Great. That’s very helpful. Thank you. And coming back to the – unfortunately coming back to the CMS issue, assuming a worst case scenario does the organization have any contingency plans as far as operations go cutting expenses or anything like that?

Eric I think that’s a good question. I think we right now have been focusing on defending the existing power from CMS and having a very strong response. We feel pretty comfortable on where we are today in terms of our response and we will cross the bridge when we get there. I think we're a couple of weeks maybe four weeks maximum away from a CMS response and then we’ll be guiding on our other scenarios that might bodes. You probably have heard that the $644 for – that were introduced as a potential other reimbursement for AlloMap are actually below our cost of offering the test. So that would pose a very significant challenge to the company.

Great. Thank you. And then just lastly the NIH program that you are a part of – is there any assumptions or should we make any assumptions as far as this effect could have a positive impact on your test or your revenue volume?

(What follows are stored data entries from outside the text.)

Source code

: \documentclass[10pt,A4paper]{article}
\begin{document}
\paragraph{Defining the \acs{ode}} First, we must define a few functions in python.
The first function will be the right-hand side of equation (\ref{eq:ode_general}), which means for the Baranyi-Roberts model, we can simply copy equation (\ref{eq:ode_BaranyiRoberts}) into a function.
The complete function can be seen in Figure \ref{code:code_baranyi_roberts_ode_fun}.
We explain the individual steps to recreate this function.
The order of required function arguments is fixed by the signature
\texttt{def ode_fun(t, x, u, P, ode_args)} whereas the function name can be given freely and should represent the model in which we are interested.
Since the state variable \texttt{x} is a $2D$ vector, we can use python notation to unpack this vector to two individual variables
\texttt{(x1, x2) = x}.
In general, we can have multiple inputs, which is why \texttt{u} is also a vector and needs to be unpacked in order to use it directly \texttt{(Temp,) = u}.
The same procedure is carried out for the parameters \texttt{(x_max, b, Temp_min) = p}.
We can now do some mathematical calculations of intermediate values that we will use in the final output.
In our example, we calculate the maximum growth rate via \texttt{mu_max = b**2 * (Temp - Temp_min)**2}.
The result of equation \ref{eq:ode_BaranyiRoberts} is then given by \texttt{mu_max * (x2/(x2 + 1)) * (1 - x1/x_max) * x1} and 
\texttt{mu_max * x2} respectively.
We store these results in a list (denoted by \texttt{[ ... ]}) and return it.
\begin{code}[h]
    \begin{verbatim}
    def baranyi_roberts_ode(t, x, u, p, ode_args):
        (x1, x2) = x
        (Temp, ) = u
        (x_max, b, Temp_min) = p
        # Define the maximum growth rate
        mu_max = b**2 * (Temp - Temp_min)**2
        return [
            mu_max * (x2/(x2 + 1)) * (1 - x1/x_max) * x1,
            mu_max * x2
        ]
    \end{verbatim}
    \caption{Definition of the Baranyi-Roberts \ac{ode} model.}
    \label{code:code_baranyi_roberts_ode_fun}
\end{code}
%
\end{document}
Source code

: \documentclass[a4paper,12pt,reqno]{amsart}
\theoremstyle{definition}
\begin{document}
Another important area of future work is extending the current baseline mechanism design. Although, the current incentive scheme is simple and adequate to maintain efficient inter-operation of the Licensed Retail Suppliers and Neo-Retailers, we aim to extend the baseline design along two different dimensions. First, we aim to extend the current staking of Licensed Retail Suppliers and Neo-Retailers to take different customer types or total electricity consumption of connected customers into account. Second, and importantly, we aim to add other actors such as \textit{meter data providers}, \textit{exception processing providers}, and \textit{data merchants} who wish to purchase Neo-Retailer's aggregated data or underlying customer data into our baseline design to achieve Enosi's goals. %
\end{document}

I think this – we don't think of this as directly translatable into revenue, but it is cachet and reputation to be part of that consortium, this is who is who in transplant care that are initiating these trials there, NIH funded. So think of this as a huge endorsement that don't – it’s hard to measure that in dollars, it’s more – this is – we continue to be at the forefront of making that technology available to the field of transplantation.

Understood. Thank you very much.

Thank you. Our next question comes and the line of Bill Bonello with Craig-Hallum. Your line is open.

Thanks, good afternoon guys. This is actually [indiscernible] in for Bill today. Congratulations on the progress. A lot of the questions that I had frankly have been answered, but I did want to ask a quick one on the AlloMap variability score. I know it's only been a few weeks now, but I guess I would be interested in hearing sort of the initial qualitative feedback that you've heard from some of your centers that you work within maybe bigger picture, what kind of an opportunity to start test or that offering give you to sort of further develop that year two to five opportunity that sounds a little bit underpenetrated at this point? Thanks.

Yes, thank you for the question. We started to make AlloMap variability available in October and we have a series of centers that are very excited on testing or receiving the AlloMap variability score. We have an internal plan as it stands today I believe we have more than 10 centers already that are using the AlloMap variability and are interested in the data and that will really drive penetration of AlloMap in the two-year to five-year segment as I mentioned during the call. This is probably a lifecycle management opportunity for AlloMap don't think of it as a standalone product, but really a way of engaging our clinician and encourage them to continue surveillance of patients that normally have stopped biopsy surveillance and moving two-year to five-year much less frequent surveillance period and with AlloMap variability we give them good rationale to continue to monitor for this patients. Keep in mind that the rejection rates actually between year two and year three are relatively the same. So continued to monitoring makes a lot of sense and with AlloMap variability we drive that into that segment.

That makes perfect sense. Thank you, guys. End of Q&A

Thank you. I am showing no further questions. I’d like to turn the call back to Peter Maag, for closing remarks.

Well, thank you very much. We look forward to updating you on our progress. And have a great evening. Thank you.

Ladies and gentlemen, thank you for participating in today’s conference. This does conclude the program. And you may all disconnect. Everyone have a great day.